最近、住宅価格が大きく上昇した京畿道(キョンギド)の華城市東灘区(ファソンシ・トンタング)、龍仁市器興区(ヨンインシ・キフング)、九里市(クリシ)の3地域が、規制地域(投機過熱地区・調整対象地域)と土地取引許可区域(土地取引規制区域)に指定された。半導体産業や株式市場の好況による流動性の増加に加え、非規制地域へのバルーン効果が重なって住宅価格が急騰したことを受け、狙いを絞った規制に乗り出したものとみられる。
国土交通部は30日、華城市東灘区など京畿道内3地域を新たに規制地域と土地取引規制区域に指定すると発表した。これにより、規制対象地域は従来のソウル全域と京畿道12地域から、ソウル全域と京畿道15地域へと拡大される。新たな規制地域の効力は7月1日に発生する。土地取引規制区域の指定期間は7月5日から2027年12月31日まで。
規制地域では、無住宅世帯の住宅担保認定比率(LTV)の上限が従来の70%から40%へと引き下げられる。住宅保有者にはLTV0%が適用されるため、住宅担保ローンを受けられなくなる。複数住宅保有者に対する譲渡所得税が最大30%ポイント上乗せされるなど、税制も強化される。土地取引規制区域では、新築マンションの取得日から2年間の実居住義務が課される。ただし、既存の実居住義務緩和策は同様に適用されるため、賃借人がいるマンションを無住宅世帯が購入し、今年末までに土地取引許可を受けた場合は、実居住義務が最長2年間猶予される。
政府が規制に踏み切ったのは、最近、これらの地域の住宅価格が急騰しているためだ。
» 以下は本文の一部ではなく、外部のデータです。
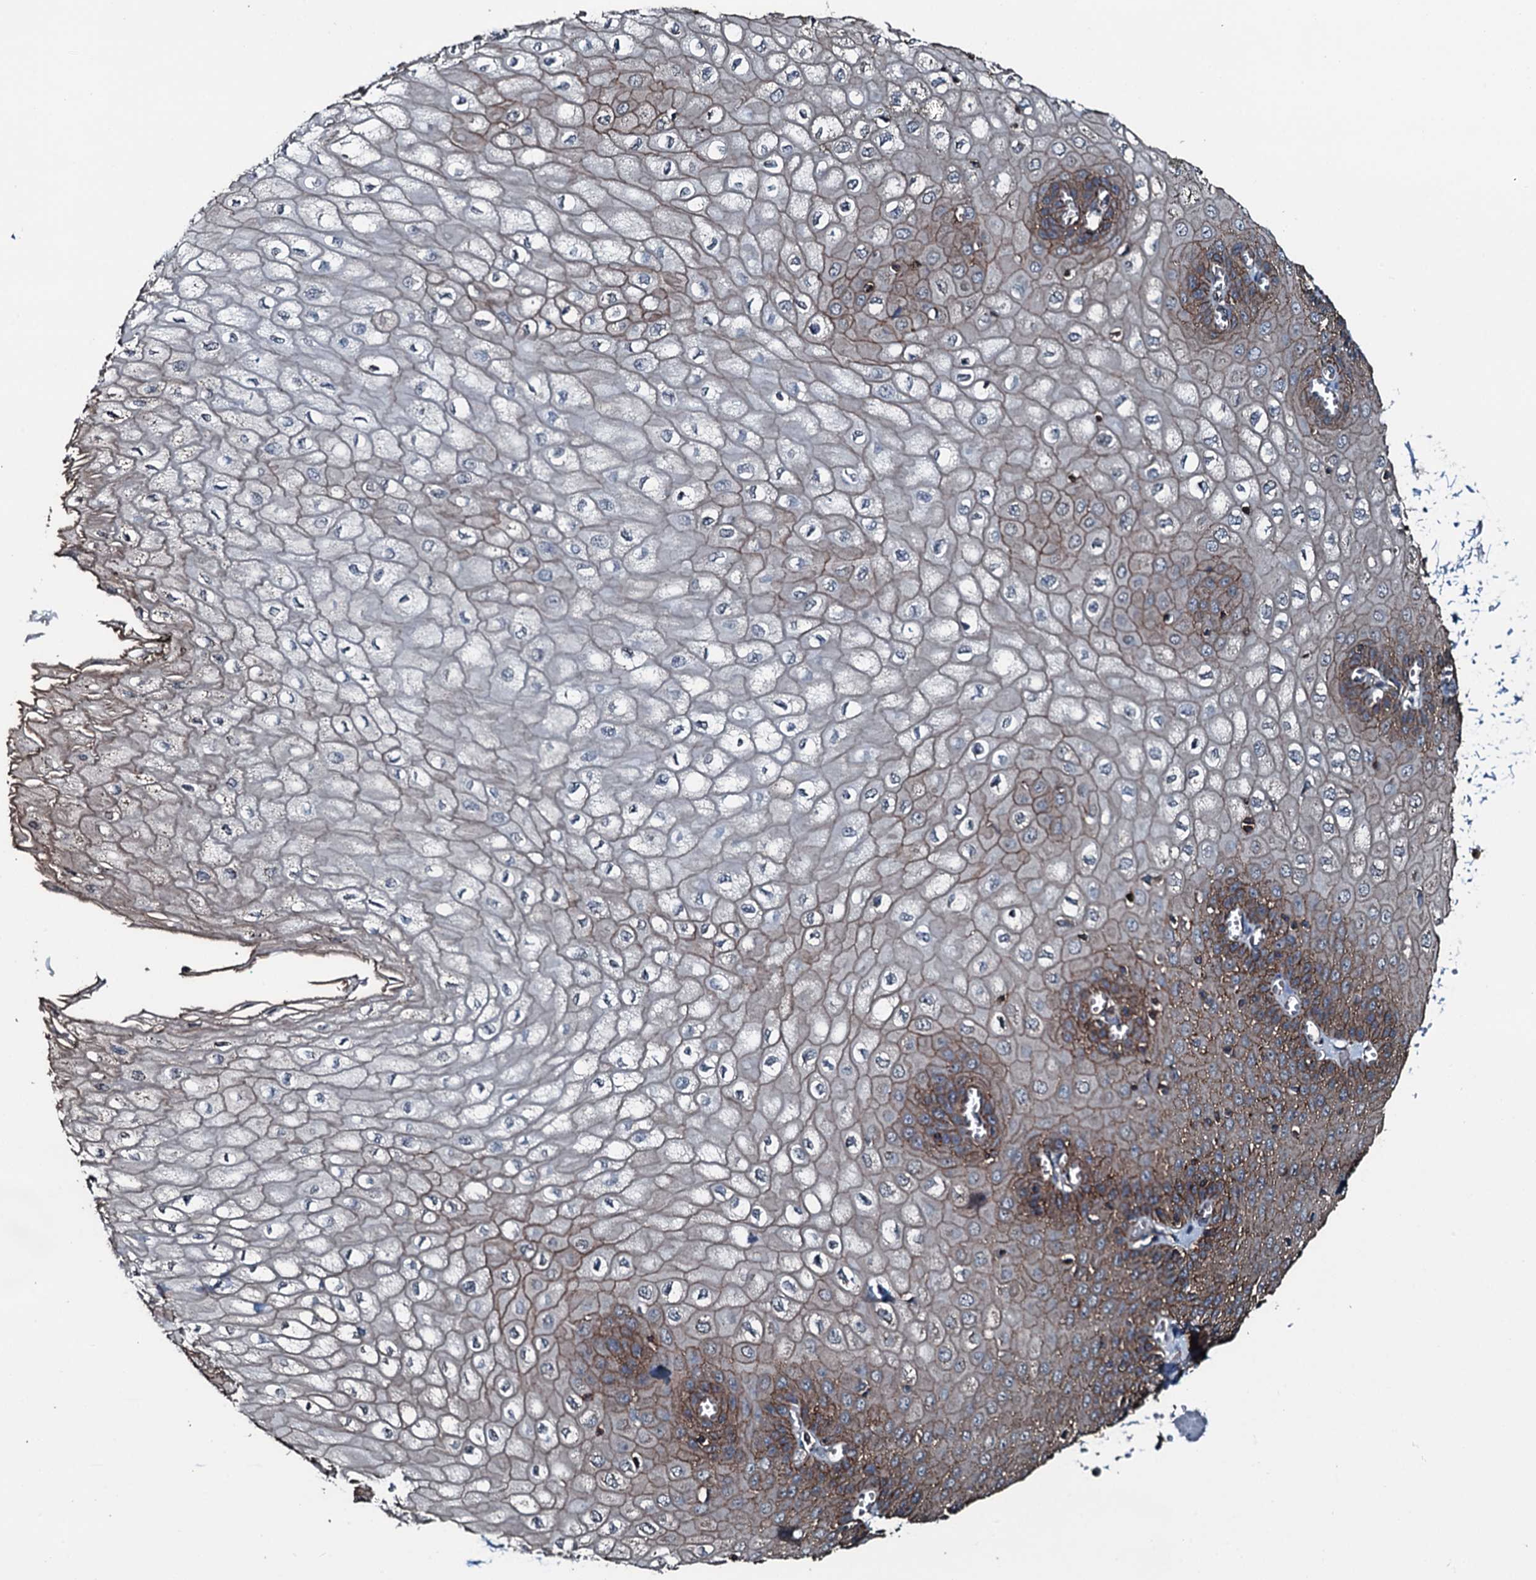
{"staining": {"intensity": "moderate", "quantity": "25%-75%", "location": "cytoplasmic/membranous"}, "tissue": "esophagus", "cell_type": "Squamous epithelial cells", "image_type": "normal", "snomed": [{"axis": "morphology", "description": "Normal tissue, NOS"}, {"axis": "topography", "description": "Esophagus"}], "caption": "Protein expression analysis of unremarkable esophagus exhibits moderate cytoplasmic/membranous staining in about 25%-75% of squamous epithelial cells.", "gene": "SLC25A38", "patient": {"sex": "male", "age": 60}}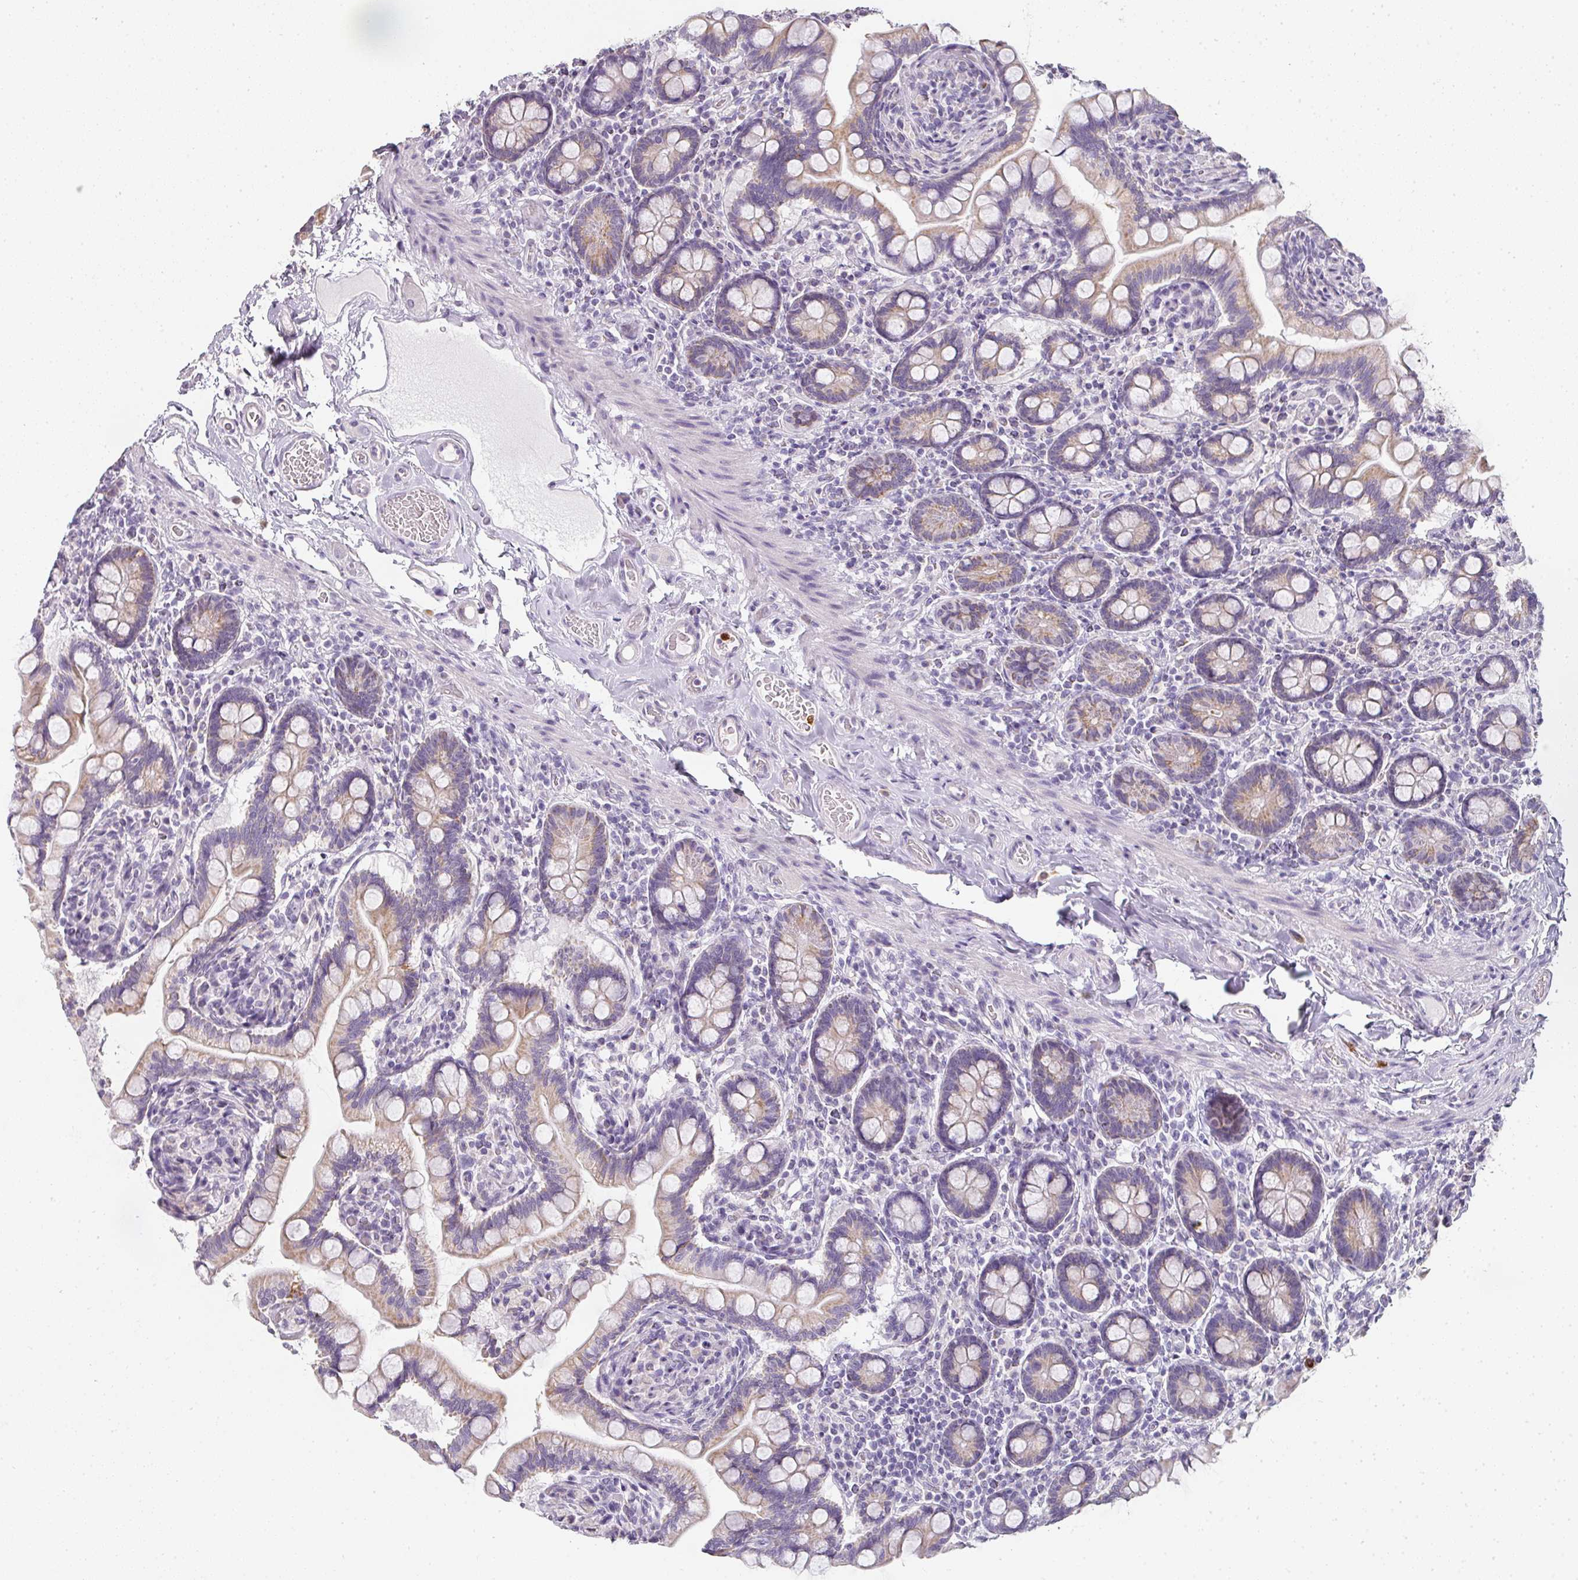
{"staining": {"intensity": "weak", "quantity": ">75%", "location": "cytoplasmic/membranous"}, "tissue": "small intestine", "cell_type": "Glandular cells", "image_type": "normal", "snomed": [{"axis": "morphology", "description": "Normal tissue, NOS"}, {"axis": "topography", "description": "Small intestine"}], "caption": "Protein staining shows weak cytoplasmic/membranous positivity in approximately >75% of glandular cells in benign small intestine. (DAB = brown stain, brightfield microscopy at high magnification).", "gene": "CAMP", "patient": {"sex": "female", "age": 64}}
華城・東灘のマンション価格は6月だけで1.62%上昇し、九里市と龍仁・器興もそれぞれ1.27%、1.06%上昇した。華城・東灘と龍仁・器興では、最近の半導体産業の好況や首都圏広域急行鉄道(GTX)A路線の開通などを背景に、住宅価格上昇への期待が高まっている。九里市ではソウルに隣接する駅周辺の需要を背景に価格上昇が続いている。霊山(ヨンサン)大学不動産学科の徐廷烈(ソ・ジョンヨル)教授は、「住宅価格の上昇に伴う投機を抑える効果はあるだろうが、半導体景気の恩恵を受ける周辺の非規制地域へバルーン効果が広がる可能性がある」と指摘した。